As mentioned in comments to Friday night's post, I talked about looking at some models that just weren't available until the storm was officially named as a Potential Tropical Storm and said, “Everything I saw concluded it was going to turn hard right out to sea. The models mostly varied in how far north the storm gets before it turns right.” Sure enough, every plot between the one I posted Friday until this one - all from the National Hurricane Center - showed the right turn and every successive plot had it turn out to sea sooner and farther south.
Since the first time I looked at the more detailed forecasts of our local conditions, the winds forecast for Monday have stayed the highest, but nothing beyond a slightly blustery day: winds say 18-20 steady, gusting to 30 mph.
Can it damage something? I wouldn't bet a lot that it's impossible, but these are the kinds of winds we get several times a week in our summer afternoon thunderstorms. Sometimes stuff just breaks.
But, hey, it's not even the end of September. Hurricane season isn't over until the end of November! We're not out of the woods, yet.
Any comments on the 3I/ATLAS comet? It is being hyped and supposedly NASA is freaked out about it. https://www.youtube.com/watch?v=wT1FjjBK3i0
ReplyDeleteI know that Youtube and the internet are no place to look for or find truth but there seems to be more to this than wild eyed conspiracy theories. Supposedly NASA is planning to hit one of the larger fragments with a nuclear device to break it up before it hits the moon.
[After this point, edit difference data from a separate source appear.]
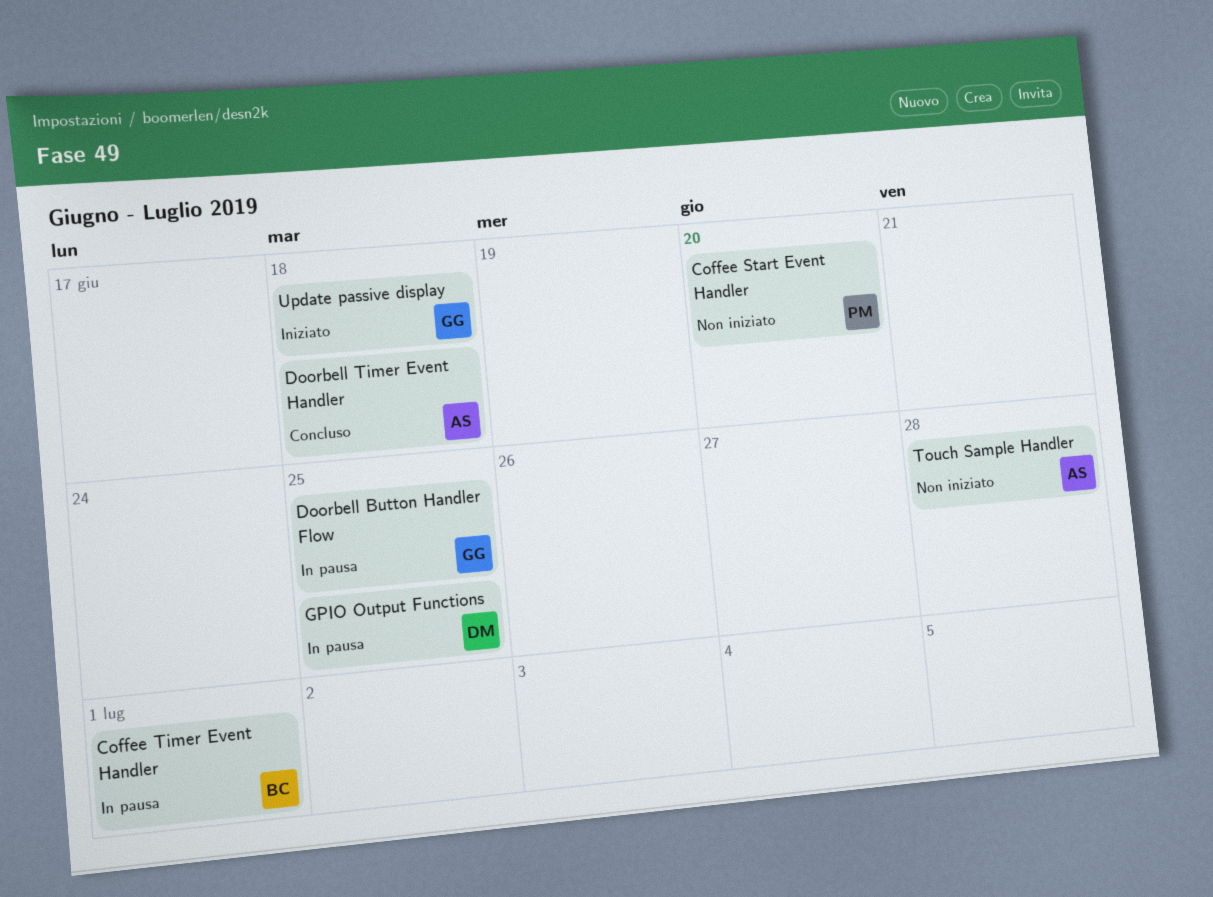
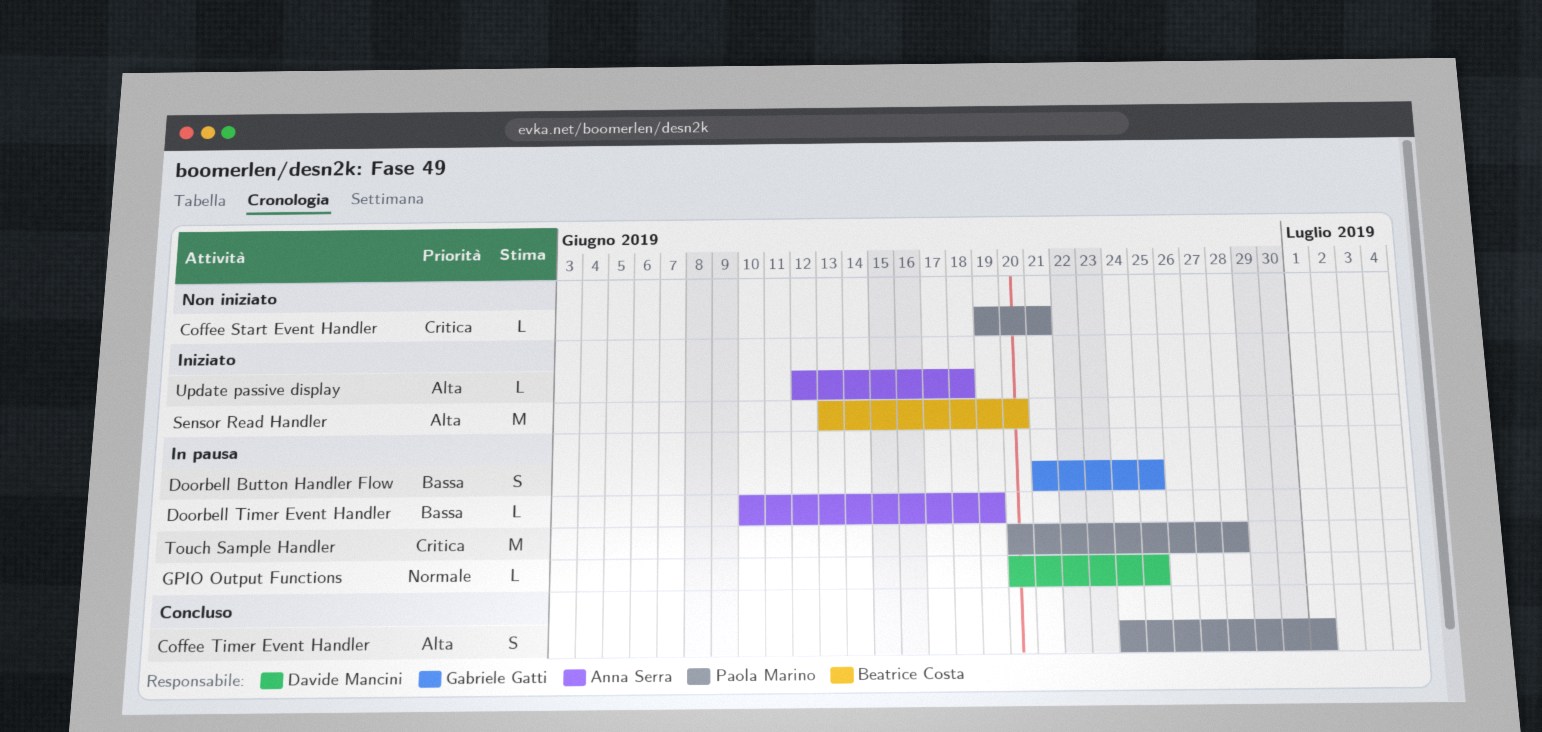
Coffee Start Event Handler, due: Jun 20 -> Jun 21
Coffee Timer Event Handler, status: In pausa -> Concluso
Coffee Timer Event Handler, owner: Beatrice Costa -> Paola Marino
Doorbell Timer Event Handler, status: Concluso -> In pausa
Doorbell Timer Event Handler, due: Jun 18 -> Jun 19
Sensor Read Handler: none -> present
Touch Sample Handler, status: Non iniziato -> In pausa
Touch Sample Handler, owner: Anna Serra -> Paola Marino
Update passive display, owner: Gabriele Gatti -> Anna Serra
I haven't been paying much attention to it because if that's as good as alien technology can get it's incredibly, exceptionally, disappointing. I mean, yeah it's fast compared to other comets we've seen, but that's like saying a race horse is faster than a dog: that's nice, but so what? 3I/ATLAS is pathetically slow compared to light speed and we know that the chances of exploring the galaxy even at the speed of light are practically zero. Our galaxy is like 150,000 years across. We don't have the lifespan to go that far.
DeleteI've heard talk about the fragment with the small chance of hitting the moon (6%? IIRC) but haven't paid much attention to that, either. Same reasoning. I want the Star Wars or Star Trek universes where we can go anywhere in our Galaxy and it doesn't take millions of years. I'm hoping that our physics is pathetically wrong but it'll take a super intelligent alien race to fix us.
A wrong turn in there somewhere is the "how to serve man" model.